The module is named guest.ts when handed to QuickJS, so stack frames reference it. On a throw, error.rs reads the JS stack (generated-JS coordinates), and for each frame referencing the guest module it looks the position up in the module's source map (kept host-side from transpilation) and rewrites it to the original TS line:col. Frames that don't reference the guest module — the __rt/facade plumbing — are dropped.

Non-Error throws are surfaced, not lost

$js->eval("throw { code: 42 };");   // message: {"code":42}
$js->eval("throw [1, 2, 3];");      // message: [1,2,3]
$js->eval("throw 'nope';");         // message: nope

A thrown object/array/number is JSON.stringify-ed into the message rather than collapsing to a generic "uncaught" string.

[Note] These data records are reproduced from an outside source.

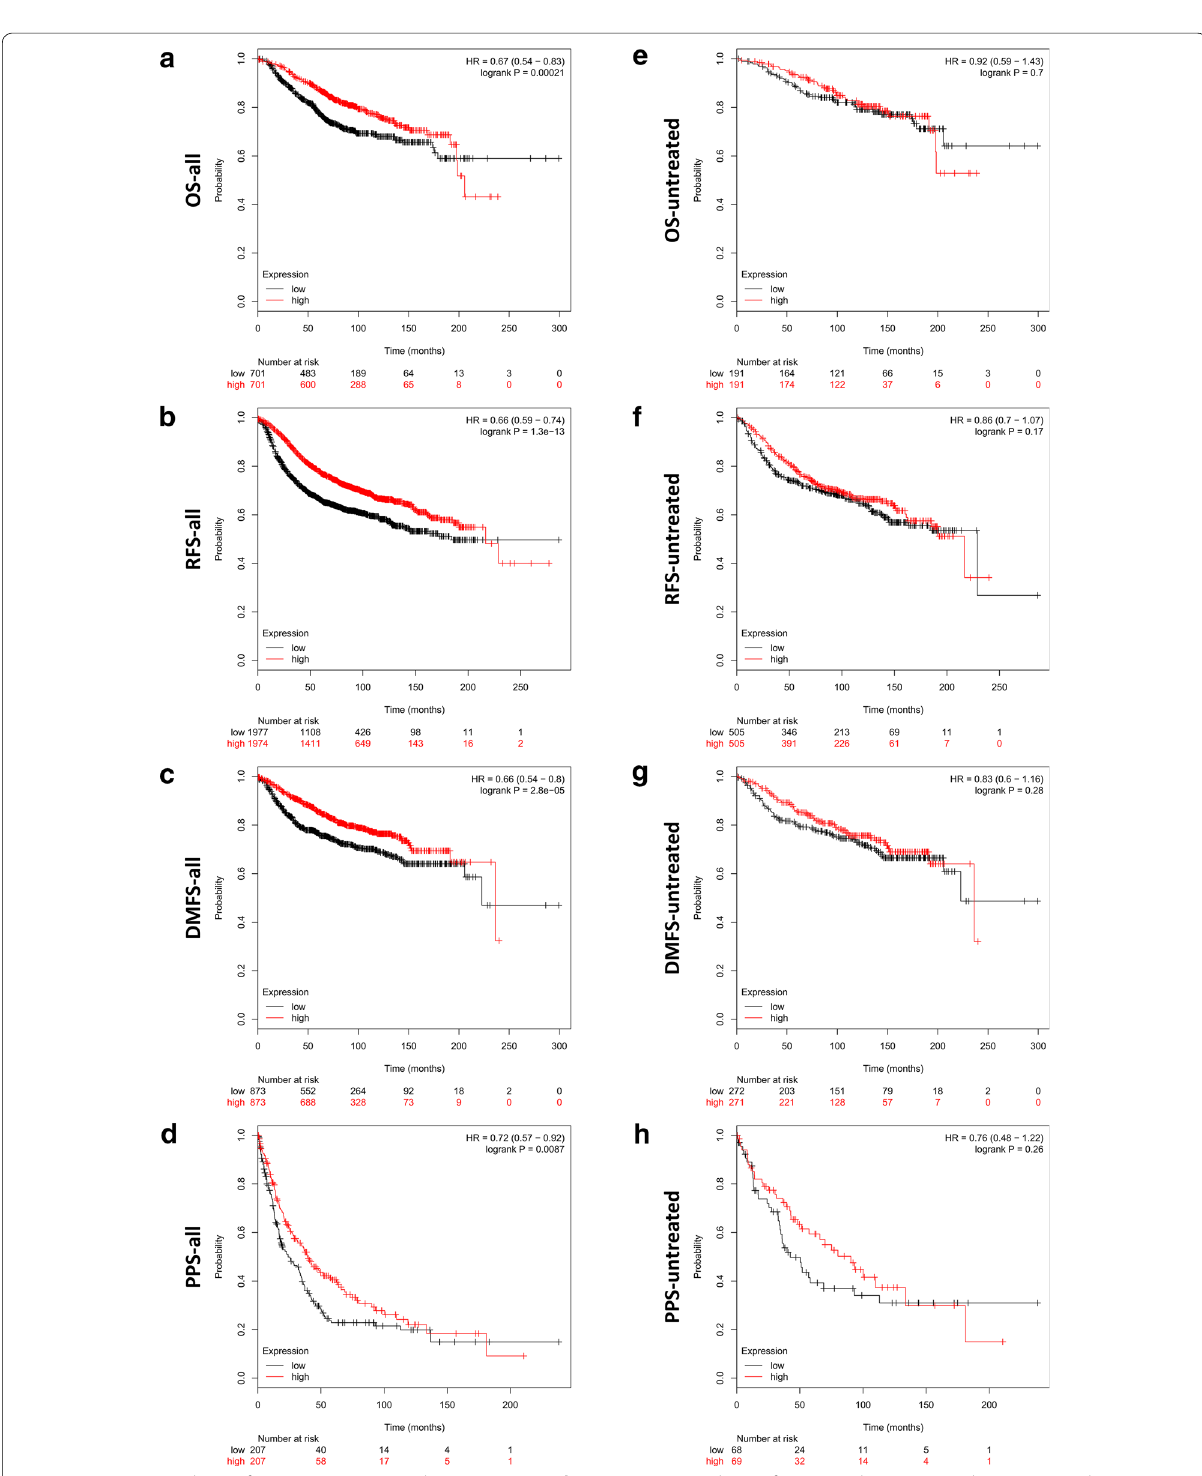
Fig. 1 Prognostic analyses of CYP19A1–ESR axis in breast cancer. a – d OS, RFS, DMFS and PPS of integrated CYP19A1 and ESR1/ESR2 in breast cancer patients (n 1402 in OS, 3951 in RFS, 1746 in DMFS, 414 in PPS respectively). e – h OS, RFS, DMFS and PPS of integrated CYP19A1 and ESR1/ = ESR2 in untreated breast cancer patients (n 382 in OS, 1010 in RFS, 543 in DMFS, 137 in PPS respectively). The detailed HR and logrank p-value = were individually shown as indicated in each panel, and p-value < 0.05 was considered statistically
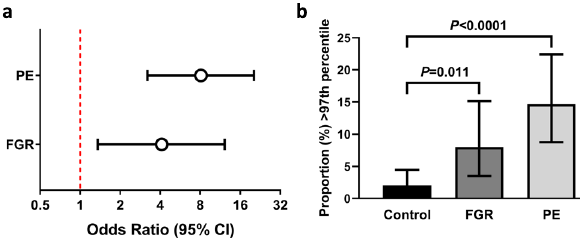
Fig. 5 Circulating maternal levels of FSTL3 at 36 weeks of gestation and adverse pregnancy outcome. a The association between elevated serum FSTL3 (>97th percentile) and PE or FGR (see “ Methods ” for de fi nitions), expressed as odds ratios and 95% con fi dence intervals (95% CI); and b the proportion of samples above 97th percentile (95% CI). This analysis is based on 495 samples (289 controls and 206 cases of which 106 had PE only, 90 had FGR only and 10 had both PE and FGR). The P values were calculated using Fisher ’ s exact test (two-sided) based on the dichotomized percentile matrix. The exact P value between Control and PE is 4.6 × 10 − 6 ( b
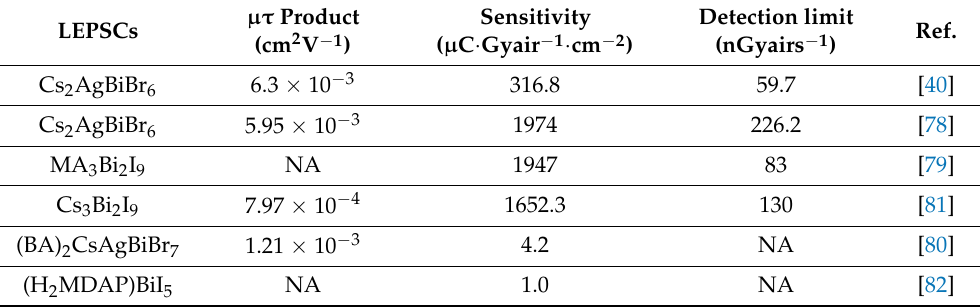
Table 4. X-ray detection parameters of LFPSCs based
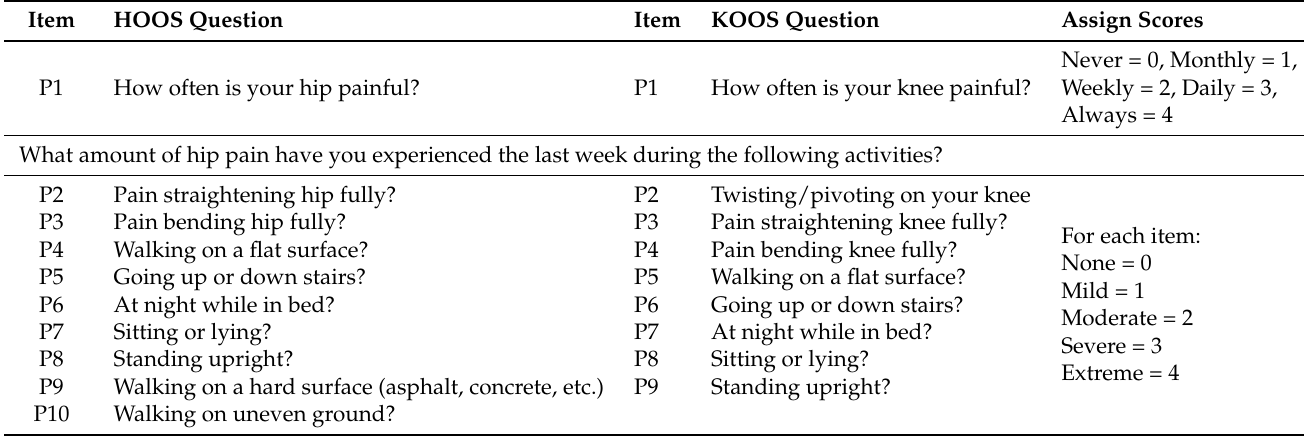
Figure 6. ( A ) Kellgren–Lawrence grading scale and ( B ) statistical distributions of Kellgren–Lawrence scores of HOA and KOA patients. Table 2. The HOOS and KOOS subscales pain items.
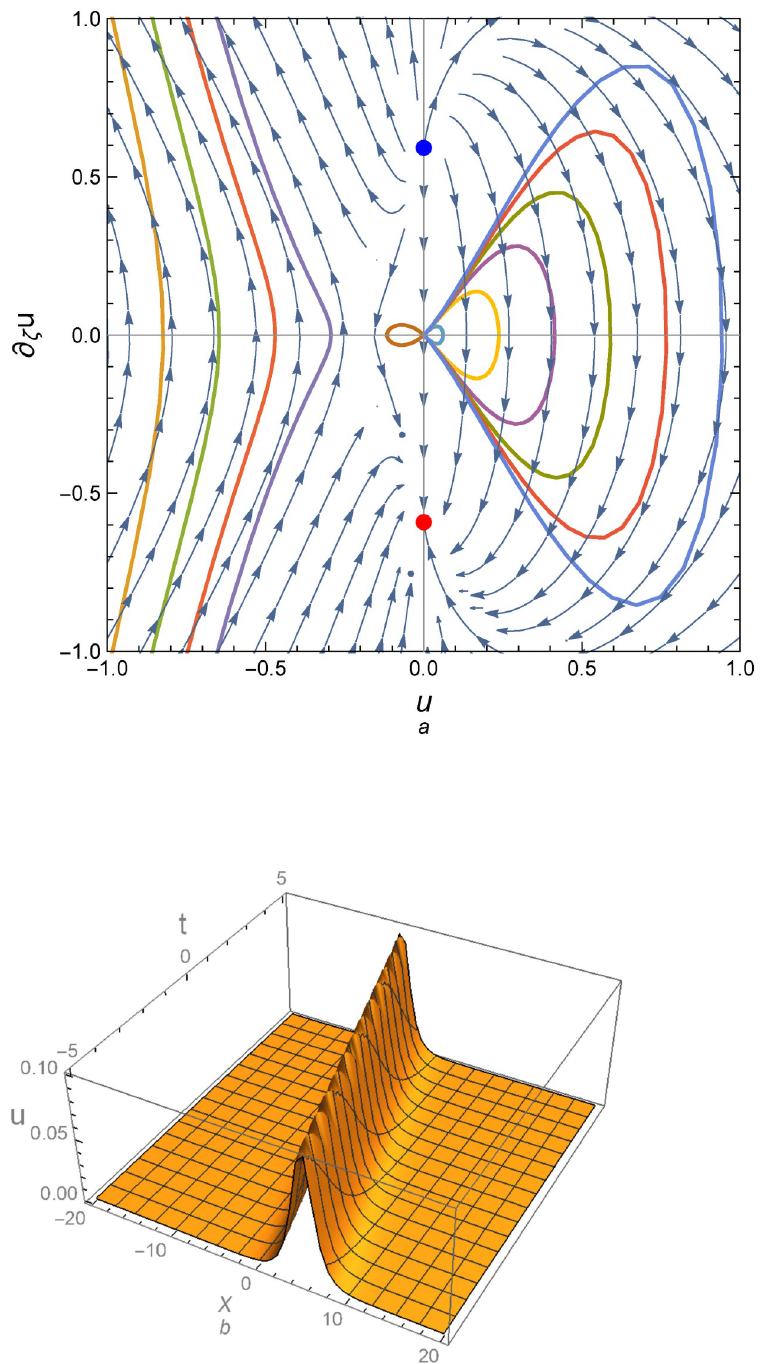
Fig 4. Phase portrait for system (17) for the parametric values c 0 = 1, c 1 = − 0.2, c 2 = 1, c 3 = − 1.61, α = 1, γ = 1, ε = 1, λ = 1, k = 1, D = 0.35 and (b) Profile of peakon solution for the same parametric values.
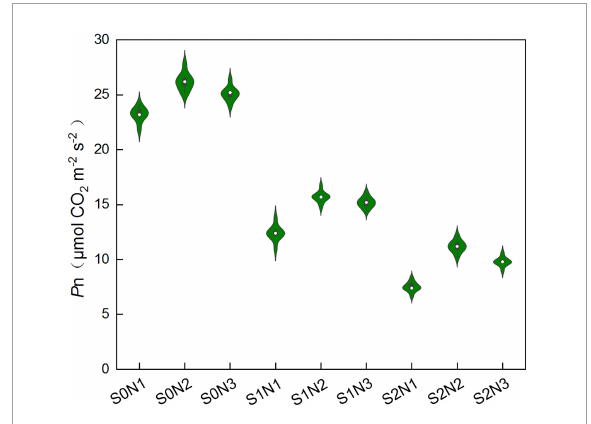
FIGURE5 Effects of different salt concentrations and nitrogen rates on leaf net photosynthesis rate ( P n) of rice at heading stage. S 0 , S 1 , and S 2 denote salt concentrations of 0, 1.5, and 3.0 g kg − 1 NaCl, respectively; N1, N2, and N3 denote nitrogen rates of 210, 300, and 390 kg ha − 1 . The data ( n = 9) are mean values ± SD, calculated from nine independent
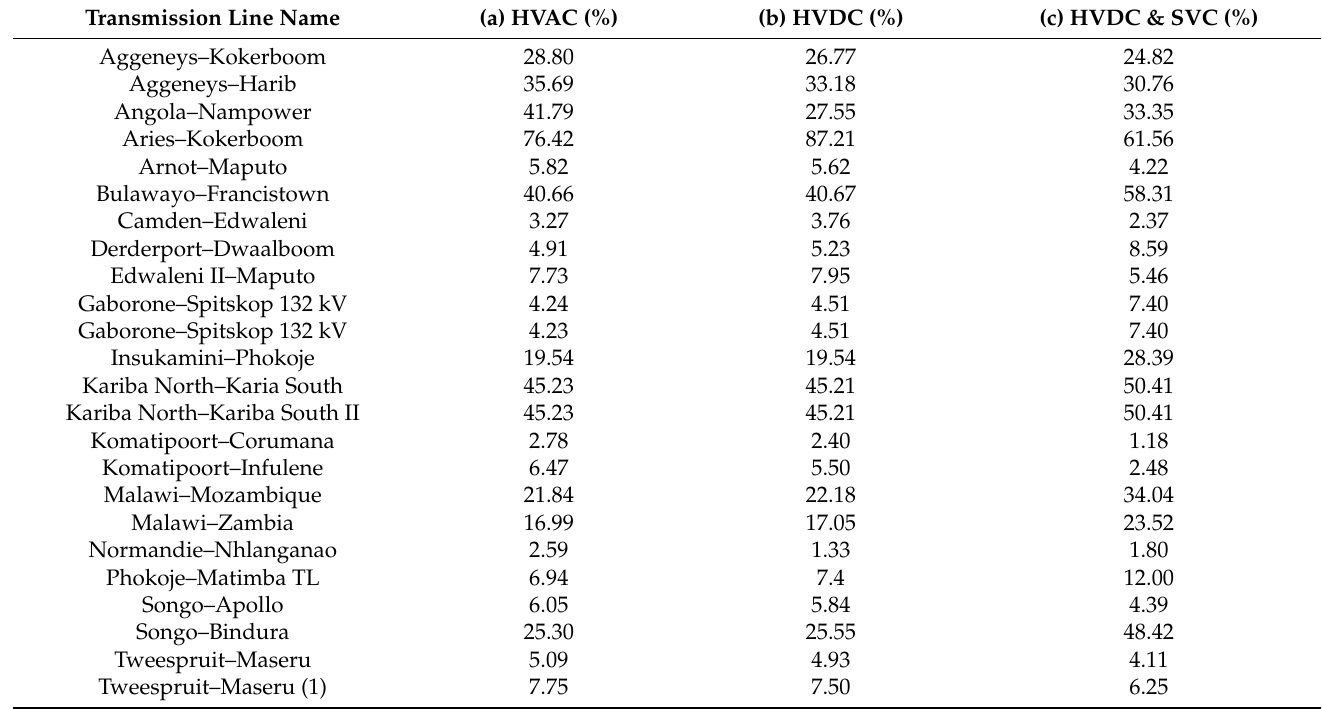
Table 5. Different transmission line loading profiles for the SARG network.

Syntax / transpile errors are located

A guest that doesn't parse surfaces as a QuickJSEvalException with getJsName() === 'SyntaxError' and getLine() pointing at the offending TS line (computed from the oxc diagnostic's span).

Resource limits

An infinite loop or over-budget script raises QuickJSTimeoutException; an allocation bomb raises QuickJSMemoryException. These fire from the interrupt handler / allocator and so carry no meaningful source location. The engine recovers and remains usable afterward.

PHP exception → JS

When a PHP capability (or callback) throws, the bridge turns it into a JS Error the guest can catch and inspect via e.phpClass:

$js->register('risky', fn() => throw new \RuntimeException('db down'));

$js->eval(<<<'JS'
    try {
        php.risky();
    } catch (e) {
        // e.message  === "db down"
        // e.phpClass === "RuntimeException"
        // e.name     === "RuntimeException"
    }
JS);

The PHP message is read via getMessage() (it's a protected property, so the extension reads it through the proper accessor, not the raw object), and the class name is attached as both name and phpClass.

Round trips stay clean

If a PHP exception travels PHP → JS → PHP (for example, thrown inside a JS callback that PHP invoked, and not caught in JS), it re-surfaces with its original class and a clean message — not a nested Exception: Exception: … wrapper. The Js\Callback layer recognizes a re-surfaced host error (it carries phpClass) and restores that PHP class via ClassEntry::try_find, so:

$js->register('relay', fn(callable $fn) => $fn());
try {
    $js->eval('php.relay(() => { throw new RangeError("x"); });');
} catch (QuickJSEvalException $e) {
    // a JS RangeError that crossed into PHP and back surfaces as a
    // QuickJSEvalException with jsName "RangeError" — not a doubled wrapper.
}

Implementation note: writing protected exception properties

message, file, and line are protected on \Exception. ext-php-rs's safe set_property passes a null scope, which can only create an (invisible) dynamic property that getMessage() never reads. So exceptions.rs builds the exception object, then sets those slots via Zend's zend_update_property with the \Exception class as the scope — the canonical way internal code populates them — before throwing the object. The JS name and stack live on the Rust-backed QuickJSEvalException struct and are read by getJsName() / getJsStack().